## Task goal
The word "worn": say how many lines of the data below contain it, and give the number alone.

## Material shown
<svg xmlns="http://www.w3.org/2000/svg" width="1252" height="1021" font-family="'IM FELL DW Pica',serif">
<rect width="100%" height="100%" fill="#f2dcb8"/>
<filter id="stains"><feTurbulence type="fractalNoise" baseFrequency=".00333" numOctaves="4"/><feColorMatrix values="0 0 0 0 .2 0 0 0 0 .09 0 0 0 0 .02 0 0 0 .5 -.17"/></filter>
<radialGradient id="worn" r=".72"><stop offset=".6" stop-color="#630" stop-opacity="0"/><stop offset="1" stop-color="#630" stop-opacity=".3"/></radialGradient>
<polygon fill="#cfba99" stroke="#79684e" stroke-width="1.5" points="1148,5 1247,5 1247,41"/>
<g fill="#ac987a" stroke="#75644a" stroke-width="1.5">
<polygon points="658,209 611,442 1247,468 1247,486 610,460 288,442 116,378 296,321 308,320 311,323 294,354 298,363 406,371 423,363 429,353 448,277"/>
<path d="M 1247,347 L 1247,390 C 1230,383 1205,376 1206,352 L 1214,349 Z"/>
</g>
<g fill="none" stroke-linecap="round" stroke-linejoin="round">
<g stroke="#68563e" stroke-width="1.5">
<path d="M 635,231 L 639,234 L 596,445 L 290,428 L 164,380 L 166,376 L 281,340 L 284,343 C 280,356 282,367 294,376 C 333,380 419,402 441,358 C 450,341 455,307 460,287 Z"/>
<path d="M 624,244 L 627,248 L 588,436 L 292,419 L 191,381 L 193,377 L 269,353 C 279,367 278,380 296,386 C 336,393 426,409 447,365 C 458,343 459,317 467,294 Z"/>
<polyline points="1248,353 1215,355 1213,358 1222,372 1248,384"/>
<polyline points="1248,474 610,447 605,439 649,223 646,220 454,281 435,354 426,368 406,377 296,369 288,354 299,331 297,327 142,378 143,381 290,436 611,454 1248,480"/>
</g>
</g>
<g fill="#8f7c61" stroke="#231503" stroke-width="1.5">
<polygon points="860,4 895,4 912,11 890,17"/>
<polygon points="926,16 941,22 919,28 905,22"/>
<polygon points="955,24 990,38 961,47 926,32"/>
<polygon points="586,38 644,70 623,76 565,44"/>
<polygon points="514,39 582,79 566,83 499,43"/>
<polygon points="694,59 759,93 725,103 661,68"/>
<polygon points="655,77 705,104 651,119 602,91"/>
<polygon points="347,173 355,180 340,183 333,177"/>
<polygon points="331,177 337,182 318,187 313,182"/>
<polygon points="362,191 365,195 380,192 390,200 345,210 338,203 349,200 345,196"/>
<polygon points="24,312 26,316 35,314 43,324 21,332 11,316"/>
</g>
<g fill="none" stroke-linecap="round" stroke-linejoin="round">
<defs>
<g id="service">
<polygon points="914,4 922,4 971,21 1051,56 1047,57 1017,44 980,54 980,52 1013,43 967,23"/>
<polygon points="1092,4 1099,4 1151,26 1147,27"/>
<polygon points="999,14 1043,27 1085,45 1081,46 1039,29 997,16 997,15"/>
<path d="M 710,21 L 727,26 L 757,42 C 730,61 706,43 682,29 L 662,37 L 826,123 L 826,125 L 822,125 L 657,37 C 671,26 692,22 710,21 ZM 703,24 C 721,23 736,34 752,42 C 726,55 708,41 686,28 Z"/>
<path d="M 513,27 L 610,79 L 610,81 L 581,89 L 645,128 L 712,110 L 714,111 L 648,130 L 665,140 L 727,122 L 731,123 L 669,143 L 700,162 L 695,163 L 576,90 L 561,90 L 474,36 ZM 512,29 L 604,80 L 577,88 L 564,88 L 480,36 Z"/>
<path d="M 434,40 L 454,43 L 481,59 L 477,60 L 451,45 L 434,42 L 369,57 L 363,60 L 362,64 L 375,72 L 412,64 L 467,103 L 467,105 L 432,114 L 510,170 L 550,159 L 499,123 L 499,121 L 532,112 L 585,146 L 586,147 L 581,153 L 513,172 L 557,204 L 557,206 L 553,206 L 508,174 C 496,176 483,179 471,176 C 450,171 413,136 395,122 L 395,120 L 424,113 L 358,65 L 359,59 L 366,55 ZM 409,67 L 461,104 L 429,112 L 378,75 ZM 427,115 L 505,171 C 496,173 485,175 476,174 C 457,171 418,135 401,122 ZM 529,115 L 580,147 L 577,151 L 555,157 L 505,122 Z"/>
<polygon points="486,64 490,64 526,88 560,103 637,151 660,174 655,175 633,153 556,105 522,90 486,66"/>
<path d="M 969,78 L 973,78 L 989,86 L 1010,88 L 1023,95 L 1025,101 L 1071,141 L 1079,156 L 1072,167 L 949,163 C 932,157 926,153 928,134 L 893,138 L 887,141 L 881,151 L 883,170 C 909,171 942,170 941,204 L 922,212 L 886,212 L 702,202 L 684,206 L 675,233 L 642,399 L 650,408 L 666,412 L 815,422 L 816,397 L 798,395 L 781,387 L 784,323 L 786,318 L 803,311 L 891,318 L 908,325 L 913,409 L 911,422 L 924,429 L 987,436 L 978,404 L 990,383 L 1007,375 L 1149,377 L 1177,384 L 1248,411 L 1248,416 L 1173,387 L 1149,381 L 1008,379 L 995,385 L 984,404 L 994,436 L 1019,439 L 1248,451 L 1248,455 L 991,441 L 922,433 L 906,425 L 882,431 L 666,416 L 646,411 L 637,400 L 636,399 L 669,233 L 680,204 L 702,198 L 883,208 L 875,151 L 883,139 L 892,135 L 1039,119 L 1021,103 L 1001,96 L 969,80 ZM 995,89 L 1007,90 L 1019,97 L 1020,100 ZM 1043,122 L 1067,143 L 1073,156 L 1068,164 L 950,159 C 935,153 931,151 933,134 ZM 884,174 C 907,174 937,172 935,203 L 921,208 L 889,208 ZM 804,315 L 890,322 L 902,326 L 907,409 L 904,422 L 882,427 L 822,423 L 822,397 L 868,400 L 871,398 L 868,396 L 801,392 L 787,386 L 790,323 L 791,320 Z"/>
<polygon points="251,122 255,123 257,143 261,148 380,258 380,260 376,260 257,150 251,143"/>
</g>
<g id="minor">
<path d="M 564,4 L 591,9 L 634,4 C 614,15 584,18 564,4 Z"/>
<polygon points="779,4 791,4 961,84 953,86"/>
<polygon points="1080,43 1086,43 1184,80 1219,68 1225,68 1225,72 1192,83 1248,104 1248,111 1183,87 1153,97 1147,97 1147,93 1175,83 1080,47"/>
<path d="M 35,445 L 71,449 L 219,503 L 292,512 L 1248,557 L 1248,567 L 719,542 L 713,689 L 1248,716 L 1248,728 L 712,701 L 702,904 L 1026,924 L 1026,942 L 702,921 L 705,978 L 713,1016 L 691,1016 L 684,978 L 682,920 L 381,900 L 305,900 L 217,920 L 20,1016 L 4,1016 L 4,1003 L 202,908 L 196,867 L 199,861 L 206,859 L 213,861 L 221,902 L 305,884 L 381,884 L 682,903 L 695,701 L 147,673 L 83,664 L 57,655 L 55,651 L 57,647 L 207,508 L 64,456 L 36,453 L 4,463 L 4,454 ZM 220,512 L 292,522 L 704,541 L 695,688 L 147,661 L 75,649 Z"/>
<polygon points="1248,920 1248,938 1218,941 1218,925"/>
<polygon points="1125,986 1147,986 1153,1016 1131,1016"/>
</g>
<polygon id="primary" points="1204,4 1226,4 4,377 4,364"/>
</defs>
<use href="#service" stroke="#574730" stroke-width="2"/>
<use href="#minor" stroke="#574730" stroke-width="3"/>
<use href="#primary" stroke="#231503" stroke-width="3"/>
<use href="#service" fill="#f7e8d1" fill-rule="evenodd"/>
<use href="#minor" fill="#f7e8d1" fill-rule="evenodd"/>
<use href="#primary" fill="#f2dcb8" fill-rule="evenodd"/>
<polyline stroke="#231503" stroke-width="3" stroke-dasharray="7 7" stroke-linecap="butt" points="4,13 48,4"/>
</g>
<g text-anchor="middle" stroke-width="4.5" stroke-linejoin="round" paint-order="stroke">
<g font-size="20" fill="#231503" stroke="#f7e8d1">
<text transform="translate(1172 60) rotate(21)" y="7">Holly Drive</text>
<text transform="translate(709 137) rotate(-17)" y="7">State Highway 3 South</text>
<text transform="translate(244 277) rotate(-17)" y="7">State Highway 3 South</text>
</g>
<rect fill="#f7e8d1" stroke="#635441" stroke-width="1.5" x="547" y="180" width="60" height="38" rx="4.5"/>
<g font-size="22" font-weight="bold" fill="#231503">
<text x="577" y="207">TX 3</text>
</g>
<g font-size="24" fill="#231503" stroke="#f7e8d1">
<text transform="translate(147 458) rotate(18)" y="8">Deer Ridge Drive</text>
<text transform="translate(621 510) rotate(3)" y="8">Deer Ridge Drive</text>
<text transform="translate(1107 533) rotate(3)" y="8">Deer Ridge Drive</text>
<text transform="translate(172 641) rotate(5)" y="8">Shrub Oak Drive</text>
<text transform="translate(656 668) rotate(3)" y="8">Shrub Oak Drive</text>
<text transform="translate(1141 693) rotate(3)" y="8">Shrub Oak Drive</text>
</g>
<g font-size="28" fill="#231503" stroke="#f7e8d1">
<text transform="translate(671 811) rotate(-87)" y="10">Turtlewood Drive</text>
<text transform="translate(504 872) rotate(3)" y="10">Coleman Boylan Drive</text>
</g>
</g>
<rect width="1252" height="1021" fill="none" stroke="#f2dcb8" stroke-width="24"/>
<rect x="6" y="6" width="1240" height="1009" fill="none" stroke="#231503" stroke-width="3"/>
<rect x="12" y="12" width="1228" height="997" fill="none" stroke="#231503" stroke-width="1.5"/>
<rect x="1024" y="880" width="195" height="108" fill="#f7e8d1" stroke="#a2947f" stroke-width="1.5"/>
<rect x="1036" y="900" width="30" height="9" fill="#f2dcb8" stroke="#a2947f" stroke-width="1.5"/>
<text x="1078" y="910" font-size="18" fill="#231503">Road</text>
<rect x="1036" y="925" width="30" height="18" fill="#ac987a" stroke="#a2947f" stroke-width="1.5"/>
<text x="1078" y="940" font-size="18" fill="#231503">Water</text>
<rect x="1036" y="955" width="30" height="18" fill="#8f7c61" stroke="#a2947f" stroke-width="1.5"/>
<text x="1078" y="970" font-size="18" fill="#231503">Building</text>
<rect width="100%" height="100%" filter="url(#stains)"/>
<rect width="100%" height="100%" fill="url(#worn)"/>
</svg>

## Result of the exercise
2